Hair curlers and con men abound in this excellent disco-era period piece

The brash, satirical American Hustle makes you wonder if the cast lost a bet with the costumers and hairstylists. The opening image shows a bulked-up Christian Bale assembling a ghastly comb-over, and every scene seems intent on topping the last in presenting the fashion don’ts of disco-era 1970s, culminating with a phone conversation between Amy Adams and Bradley Cooper, both wearing their hair in conspicuous curlers.

The hairdos and outfits don’t just play for laughs, but remind you not to take everything in American Hustle at face value. An opening title announces, “Some of this actually happened,” signaling that writer/director David O. Russell and co-writer Eric Warren Singer have taken liberties with their dramatization of the 1978 FBI sting known as “Abscam.” Rather than glorify the operation a la Argo, American Hustle presents a vision of this country with everyone on the make.

Bale plays self-professed con man Irving Rosenfeld, who moves into a bigger league of deception when he falls in love with stripper-turned-journalist Sydney Prosser (Adams).
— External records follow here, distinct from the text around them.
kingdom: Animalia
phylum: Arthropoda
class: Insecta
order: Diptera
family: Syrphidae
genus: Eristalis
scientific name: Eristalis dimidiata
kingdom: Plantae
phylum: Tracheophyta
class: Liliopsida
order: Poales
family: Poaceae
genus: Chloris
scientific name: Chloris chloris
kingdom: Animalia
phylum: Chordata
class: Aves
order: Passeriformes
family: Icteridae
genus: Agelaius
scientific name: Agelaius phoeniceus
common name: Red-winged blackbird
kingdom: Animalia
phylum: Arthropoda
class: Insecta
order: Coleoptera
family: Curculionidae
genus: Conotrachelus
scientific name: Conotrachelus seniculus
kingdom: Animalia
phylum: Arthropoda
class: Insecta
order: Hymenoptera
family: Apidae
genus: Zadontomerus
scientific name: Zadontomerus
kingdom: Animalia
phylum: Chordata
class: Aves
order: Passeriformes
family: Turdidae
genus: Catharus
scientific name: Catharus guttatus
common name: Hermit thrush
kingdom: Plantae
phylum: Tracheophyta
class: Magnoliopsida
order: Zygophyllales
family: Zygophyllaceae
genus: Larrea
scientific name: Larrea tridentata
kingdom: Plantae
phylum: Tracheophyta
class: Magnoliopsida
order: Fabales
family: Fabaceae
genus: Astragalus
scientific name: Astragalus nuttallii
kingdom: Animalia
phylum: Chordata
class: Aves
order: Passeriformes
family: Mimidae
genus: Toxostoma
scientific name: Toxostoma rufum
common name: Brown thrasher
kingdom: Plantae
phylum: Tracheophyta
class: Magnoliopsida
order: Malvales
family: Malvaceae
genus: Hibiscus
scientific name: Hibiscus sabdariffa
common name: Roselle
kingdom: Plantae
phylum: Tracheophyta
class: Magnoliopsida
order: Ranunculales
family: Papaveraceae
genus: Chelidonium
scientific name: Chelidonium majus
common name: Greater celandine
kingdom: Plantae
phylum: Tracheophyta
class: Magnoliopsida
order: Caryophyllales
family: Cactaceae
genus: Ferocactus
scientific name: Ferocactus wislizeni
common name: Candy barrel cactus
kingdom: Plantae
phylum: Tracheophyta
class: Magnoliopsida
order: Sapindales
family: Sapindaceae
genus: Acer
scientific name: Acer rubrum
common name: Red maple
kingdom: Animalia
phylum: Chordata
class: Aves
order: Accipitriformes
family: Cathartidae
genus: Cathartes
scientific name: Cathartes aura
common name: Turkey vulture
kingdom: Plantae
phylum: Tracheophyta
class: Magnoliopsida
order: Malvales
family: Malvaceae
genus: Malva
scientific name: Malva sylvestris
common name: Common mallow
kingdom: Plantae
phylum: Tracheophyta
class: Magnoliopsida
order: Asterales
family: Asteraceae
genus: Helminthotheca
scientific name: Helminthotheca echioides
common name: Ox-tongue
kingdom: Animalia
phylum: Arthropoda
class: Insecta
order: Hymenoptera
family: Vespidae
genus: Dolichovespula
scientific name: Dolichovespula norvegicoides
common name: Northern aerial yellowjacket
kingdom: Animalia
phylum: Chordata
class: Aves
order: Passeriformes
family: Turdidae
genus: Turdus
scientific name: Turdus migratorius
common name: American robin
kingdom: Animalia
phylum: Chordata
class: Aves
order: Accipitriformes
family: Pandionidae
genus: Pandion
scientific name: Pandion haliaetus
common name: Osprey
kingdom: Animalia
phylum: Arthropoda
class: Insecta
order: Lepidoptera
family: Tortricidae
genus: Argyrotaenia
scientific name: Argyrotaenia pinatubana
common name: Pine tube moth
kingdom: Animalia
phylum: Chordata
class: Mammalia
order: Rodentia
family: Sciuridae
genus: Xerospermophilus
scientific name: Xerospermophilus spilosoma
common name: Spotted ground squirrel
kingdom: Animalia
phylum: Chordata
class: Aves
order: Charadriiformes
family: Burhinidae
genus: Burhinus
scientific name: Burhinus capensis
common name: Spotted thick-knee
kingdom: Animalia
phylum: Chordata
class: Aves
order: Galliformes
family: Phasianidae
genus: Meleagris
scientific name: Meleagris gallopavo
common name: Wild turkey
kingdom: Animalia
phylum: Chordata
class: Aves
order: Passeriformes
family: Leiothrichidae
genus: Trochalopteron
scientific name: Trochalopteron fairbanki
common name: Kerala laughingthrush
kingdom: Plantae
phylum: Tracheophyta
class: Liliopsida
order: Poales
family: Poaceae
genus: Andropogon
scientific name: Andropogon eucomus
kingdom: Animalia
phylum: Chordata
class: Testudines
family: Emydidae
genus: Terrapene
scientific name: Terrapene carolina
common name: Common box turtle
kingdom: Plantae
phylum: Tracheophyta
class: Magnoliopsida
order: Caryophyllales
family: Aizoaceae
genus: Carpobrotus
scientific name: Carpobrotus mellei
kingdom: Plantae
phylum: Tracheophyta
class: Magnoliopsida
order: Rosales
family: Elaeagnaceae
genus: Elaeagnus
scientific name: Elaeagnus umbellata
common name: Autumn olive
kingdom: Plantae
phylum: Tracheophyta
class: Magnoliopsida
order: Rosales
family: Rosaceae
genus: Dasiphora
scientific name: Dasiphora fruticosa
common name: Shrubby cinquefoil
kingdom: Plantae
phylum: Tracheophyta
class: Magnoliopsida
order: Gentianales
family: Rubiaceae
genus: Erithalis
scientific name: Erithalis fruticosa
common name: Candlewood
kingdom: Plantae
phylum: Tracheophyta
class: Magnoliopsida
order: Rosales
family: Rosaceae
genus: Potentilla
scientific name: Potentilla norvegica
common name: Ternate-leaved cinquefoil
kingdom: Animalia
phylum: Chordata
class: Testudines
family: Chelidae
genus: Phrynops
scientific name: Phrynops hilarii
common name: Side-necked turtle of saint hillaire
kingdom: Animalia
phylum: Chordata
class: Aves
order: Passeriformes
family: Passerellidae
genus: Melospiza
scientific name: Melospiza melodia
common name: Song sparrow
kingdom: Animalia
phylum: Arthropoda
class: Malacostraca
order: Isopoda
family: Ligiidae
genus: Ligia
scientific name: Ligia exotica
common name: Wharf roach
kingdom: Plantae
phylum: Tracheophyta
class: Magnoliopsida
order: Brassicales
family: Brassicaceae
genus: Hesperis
With Sydney impersonating an English aristocrat, the two run a fraudulent loan operation until they get busted by Richie DiMaso (Cooper), a high-strung, ambitious FBI agent. Richie enlists the couple to help him bag more high-profile targets. When the scheme expands to include a New Jersey mayor (Jeremy Renner), U.S. congressmen, and bona fide mobsters, Irving realizes that he’s a small-timer in way over his head.

American Hustle builds momentum as Richie’s plans accelerate, and part of the film’s appeal is that every character is some kind of unreliable loose cannon (with the possible exception of Louis C.K. as a straight-arrow FBI supervisor). Perhaps the biggest wild card is Irving’s wife (Jennifer Lawrence), an erratic, attention-hungry young woman with a son and a sun lamp, who threatens an already unstable situation. The lively, constantly rotating pop soundtrack signals the shifts in power.

The actors feast on their roles, with Renner making his New Jersey politico a well-meaning mensch underneath a helmet of hair, and the fluctuations of Adams’ fake English accent revealing her insecurities. We don’t invest as much as we should in Bale’s performance as Irving, however. Bale won an Oscar for his live-wire turn in Russell’s The Fighter, but here he may be encumbered by all the excess weight, hair prosthetics, and De Niro-esque vocal patterns, so his role seems more moody than desperate.

American Hustle seeks to emulate the feverish energy of Martin Scorsese at his peak, and doesn’t quite match the intensity and breadth of a Goodfellas. Nevertheless, it works both as a delightfully unsavory period piece and a pointed commentary on America after the economic crash, an event that revealed that the country’s key institutions amount to little more than hustlers on the make.